Les Émirats misent sur l’IA comme d'autres misaient sur l'or noir
Pendant que les Émirats bâtissent des empires d’IA dans le désert, l’Afrique regarde encore ses ingénieurs fuir faute de vision stratégique.
Le 20e siècle appartenait au pétrole. Le 21e, sans appel, est celui de la donnée, de la machine, de l’algorithme. Et dans ce monde en mutation, certains ont décidé de ne pas attendre les injonctions occidentales pour s’imposer. Abu Dhabi ne rêve plus de gratte-ciels, il façonne des cerveaux numériques. Dubaï ne construit plus seulement des malls géants, elle programme l’intelligence de demain. À l’heure où l’Afrique s’interroge encore sur l’industrialisation, les Émirats, eux, codent leur avenir.
Abu Dhabi, futur cerveau du monde
À eux seuls, les Émirats Arabes Unis injecteront 1 400 milliards de dollars dans l’économie américaine sur dix ans. Une bonne partie ira dans les infrastructures IA et les semi-conducteurs. Pas pour faire joli, mais pour s’imposer comme le cœur mondial de la machine intelligente.
À la manœuvre : Sheikh Tahnoon bin Zayed, surnommé par certains diplomates occidentaux “le cerveau du Golfe”. Il dirige ADIA (790 milliards de dollars d’actifs) tout en pilotant la stratégie IA du pays. Une concentration de pouvoir, de cash et de clairvoyance qu’aucun ministre africain de l’économie ne pourrait rêver, tant nos modèles restent fragmentés, mous, ou trop dépendants.
Multiply Group, autre bras armé émirati, vise à gérer 100 milliards de dollars en tech, tandis qu’ADQ balance 25 milliards dans les data centers américains. Et ce n’est pas fini : Palantir, Aleria (leur IA souveraine), campus européen d’IA en France... Les Émirats s’installent partout, tout le temps, avec une froide efficacité.
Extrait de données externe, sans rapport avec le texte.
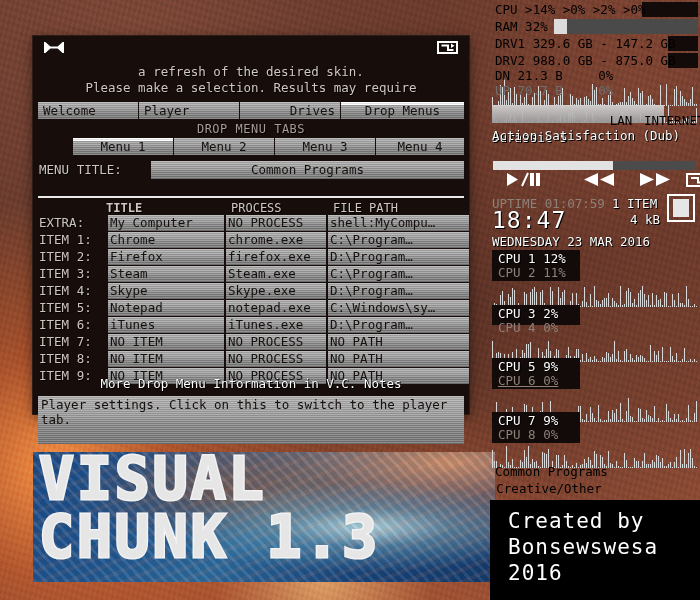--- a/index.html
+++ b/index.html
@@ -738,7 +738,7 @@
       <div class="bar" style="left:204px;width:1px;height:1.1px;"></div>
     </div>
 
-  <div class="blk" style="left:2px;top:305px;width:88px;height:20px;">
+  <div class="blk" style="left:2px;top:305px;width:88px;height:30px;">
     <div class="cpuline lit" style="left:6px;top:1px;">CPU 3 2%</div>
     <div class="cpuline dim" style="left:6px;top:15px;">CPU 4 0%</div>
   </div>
Riyad, Doha, et les autres : en roue libre
Face à la fusée émiratie, l’Arabie Saoudite tente de suivre… en courant. Malgré des annonces tonitruantes (40 puis 150 milliards de dollars pour la tech, 600 milliards aux États-Unis), Riyad semble courir après un train déjà lancé. Le problème ? Une vision dispersée, des investissements éclatés, sans axe clair sur l’IA.
Le Qatar, lui, préfère acheter du foot et investir dans les niches. Tant mieux pour Mbappé, moins pour les ingénieurs du Golfe. Résultat : malgré un chèque de 10 milliards d’euros pour la tech française, Doha joue encore en seconde division.
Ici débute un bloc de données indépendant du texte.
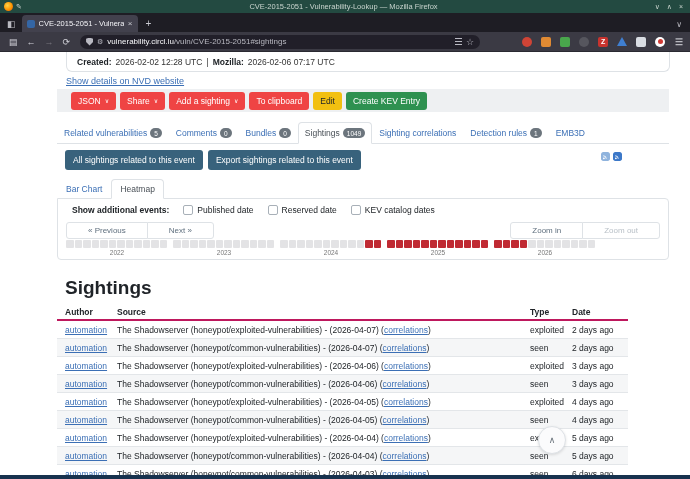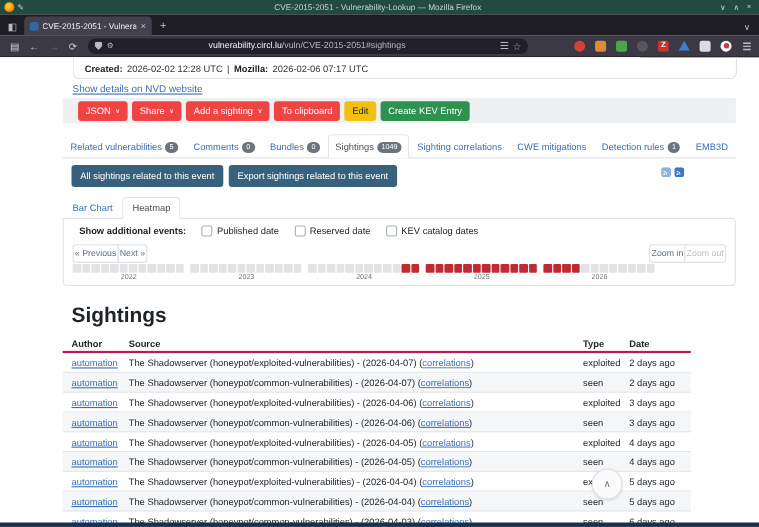--- a/index.html
+++ b/index.html
@@ -37,7 +37,7 @@
   .shield-icon{width:7px;height:8px;background:#b9b9c2;
     clip-path:polygon(50% 0,100% 15%,100% 55%,50% 100%,0 55%,0 15%);flex:0 0 auto;}
   .perm-icon{color:#b9b9c2;font-size:7px;flex:0 0 auto;}
-  .url{flex:1;font-size:8px;color:#b7b7bf;white-space:nowrap;overflow:hidden;text-align:center;}
+  .url{flex:1;font-size:8px;color:#b7b7bf;white-space:nowrap;overflow:hidden;}
   .url .domain{color:#f6f6f9;}
   .reader-icon{width:7px;height:7px;flex:0 0 auto;
     background:repeating-linear-gradient(#b9b9c2 0 1px,transparent 1px 3px);}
Quant aux autres monarchies du Golfe : Koweït, Bahreïn, Oman, elles font tapisserie. Pas de stratégie IA, pas de fonds dédiés, rien. Elles vivent sur leurs rentes pétrolières, comme certains États africains sur leurs dettes et aides extérieures.
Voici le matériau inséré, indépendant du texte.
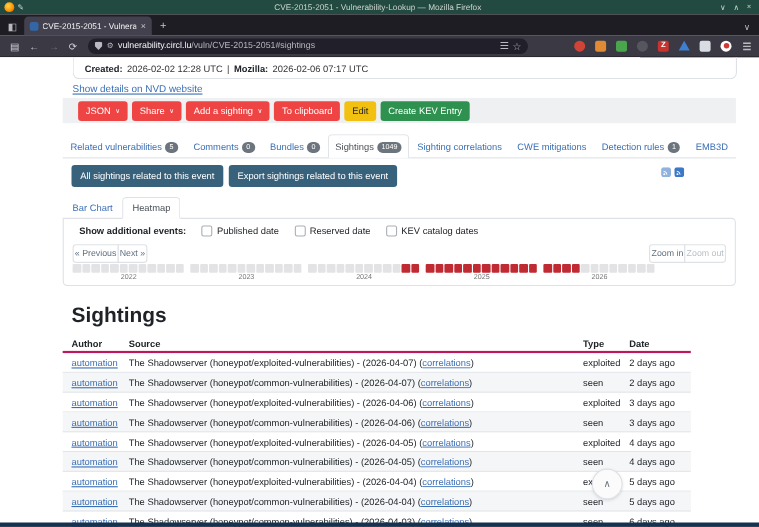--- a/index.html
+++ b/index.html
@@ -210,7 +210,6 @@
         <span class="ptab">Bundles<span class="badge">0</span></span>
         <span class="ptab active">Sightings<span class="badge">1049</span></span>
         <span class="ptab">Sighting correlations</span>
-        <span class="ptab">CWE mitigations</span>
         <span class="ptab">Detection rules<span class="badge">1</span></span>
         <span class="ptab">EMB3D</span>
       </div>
Et l’Afrique dans tout ça ? Invisible sur la carte IA
On ne va pas se mentir : pendant que les Émirats codent leur destin, l’Afrique regarde ailleurs. Oui, il existe des hubs tech à Lagos, Nairobi, Le Cap ou Kigali. Oui, des talents émergent. Mais où sont les méga-investissements ? Où sont les stratégies souveraines ? Où est l’équivalent d’un Sheikh Tahnoon, visionnaire, stratège et doté des leviers pour exécuter ?
On envoie nos ingénieurs chez Google, nos data scientists à Montréal, nos développeurs à Berlin. Le continent forme mais ne garde pas. Il parle de souveraineté mais ne programme rien.
Alors que les Émirats investissent dans l’IA pour en devenir maîtres, l’Afrique, elle, mendie des subventions pour acheter du matériel chinois. Si ça ne change pas rapidement, l’écart technologique entre Abu Dhabi et Dakar sera aussi large que celui entre Silicon Valley et Ouagadougou.